Travis shrugged and watched Kitty retreat in the distance, entering a cabin. “Sam will go back to the bayou, I guess. Me, I’m heading for California.”

“That’s a long way off. Why California?”

He grinned. “Because it’s there. But enough about me, old man. What about you and that farm of yours back in North Carolina? You think if we win you can go back there without getting lynched?”

“Oh, I’d try, I reckon. It’s good land. I’ve no place else to go. The war will leave a lot of wounds, true, but I’m hoping everyone will be so grateful to see it end that they’ll want to live in peace from now on.”

They were silent for a moment, then Travis asked the question that was burning in his brain: “What about Kitty, John? What will become of her?”

Sadly, he shook his head. “I don’t know. I’m afraid I goaded her into making a decision to cross the Rapidan and go back to the Confederates. I was afraid she would want to stay with us because of me. We’re going to be on the move and it’s no place for a woman, no matter how strong she is. Kitty’s been through hell but I want her out of it. I figure she’ll run into Nathan, and maybe she’ll be so hurt and disappointed with me—and with you—that she’ll listen to him and do what he tells her. He ain’t much of a man in my opinion. I never did care much for him or his snotty family but I think he’s got balls enough to look after my girl. If he don’t, then when this war is over, if I’m still around, you can believe he’ll answer to me. But I am worried. I’ve got to be honest with you. Wherever she goes, she’s sure to be in the way of the army on either side. No one is going to be safe, I’m afraid, the way things are looking.”

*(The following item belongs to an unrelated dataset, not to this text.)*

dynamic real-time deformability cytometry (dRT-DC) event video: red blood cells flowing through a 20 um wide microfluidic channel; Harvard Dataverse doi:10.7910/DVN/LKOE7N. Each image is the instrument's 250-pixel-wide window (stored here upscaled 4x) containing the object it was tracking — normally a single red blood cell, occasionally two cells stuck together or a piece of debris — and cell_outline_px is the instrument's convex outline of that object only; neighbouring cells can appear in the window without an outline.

“What makes you think this Nathan will look after her? Andy told me his men under him were starting to think he’s a bit on the cowardly side.”

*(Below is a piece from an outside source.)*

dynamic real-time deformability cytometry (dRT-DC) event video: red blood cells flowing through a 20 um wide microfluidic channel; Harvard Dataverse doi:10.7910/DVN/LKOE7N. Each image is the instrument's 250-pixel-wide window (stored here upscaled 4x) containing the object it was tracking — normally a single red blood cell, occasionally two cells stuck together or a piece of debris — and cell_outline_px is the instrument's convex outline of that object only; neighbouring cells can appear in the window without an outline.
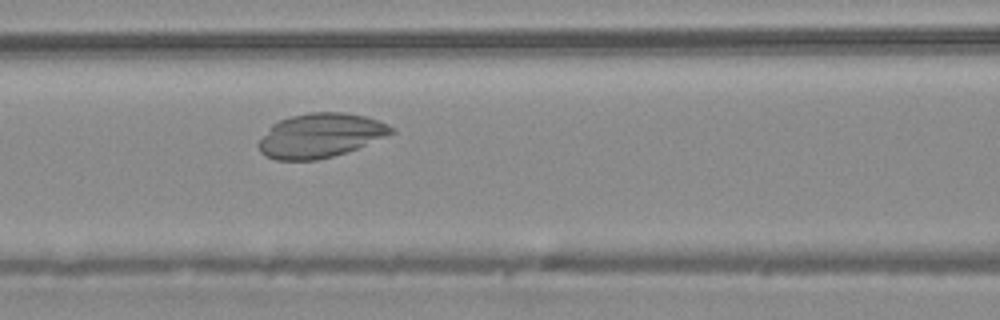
{"species": "common noctule bat (a hibernating species)", "species_latin": "Nyctalus noctula", "temperature_condition": "warm", "stored_images_in_passage": 42, "camera_frame_rate_fps": 3000, "um_per_image_px": 0.085, "animal": {"sex": "male", "body_mass_g": 20.4}, "frame": {"image": 1, "passage_image": 14, "time_ms": 4.333, "image_size_px": [1000, 320], "cell_outline_px": [[396, 132], [356, 148], [332, 156], [316, 160], [276, 160], [264, 156], [260, 152], [256, 144], [272, 124], [280, 120], [292, 116], [308, 112], [344, 112], [364, 116], [388, 124]], "centroid_in_image_um": [27.18, 11.52], "position_along_channel_um": 139.4, "area_um2": 33.99}}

“For one thing, he’s a gentleman, something he prides himself in being. He’ll look after her. And he wants her. That makes a lot of difference, too, Travis. He’s always wanted her not because she’s so damned pretty but because she was the one thing his daddy’s money couldn’t buy. Do you understand what I’m saying?”

He nodded.

John squinted his one eye and looked at him. “You love her, don’t you?” he asked bluntly.

Travis forced a laugh. “Why, John, I don’t think I’ve ever truly loved any woman. I’ve had bad experiences…”

“I ain’t talking about your past. I’m talkin’ about you and Kitty. How do you really and truly feel about her? And I want you to give it to me straight. I’m not so old that I can’t remember how it was when I fancied a woman. I can see it in your eyes. And you can’t tell me you braved all those Cherokee Indians because an old one-eyed man asked you to. You had to have cared.”

Sighing, Travis nodded his head. “Yeah, John, I do care. But it’s something I have to get over. It would never work out. Maybe at another time or place, under different circumstances, Kitty and I would have fallen in love in the right way and been happy together. But we got off to a bad start and everything has worked against us. It’s best she cross that river and we never meet again.”

“I disagree.”

Travis looked at him sharply.

“I have to disagree with you,” John repeated himself. “I know my girl and I know Kitty cares about you, too. I don’t like seeing it end this way.”

“You just got through saying you forced her into making the decision to go back to the South.”

“For her own damn good, Coltrane! You think I want her with
us
? Let her go back to the South but the least you can do is send her back with some kind of understanding between you two. You can let her know you care.”

“Well, why in the hell are you so concerned?” Travis felt anger starting to course through his veins. “She can go back to her Reb officer and probably live a damn sight better life than she’d ever have with me.”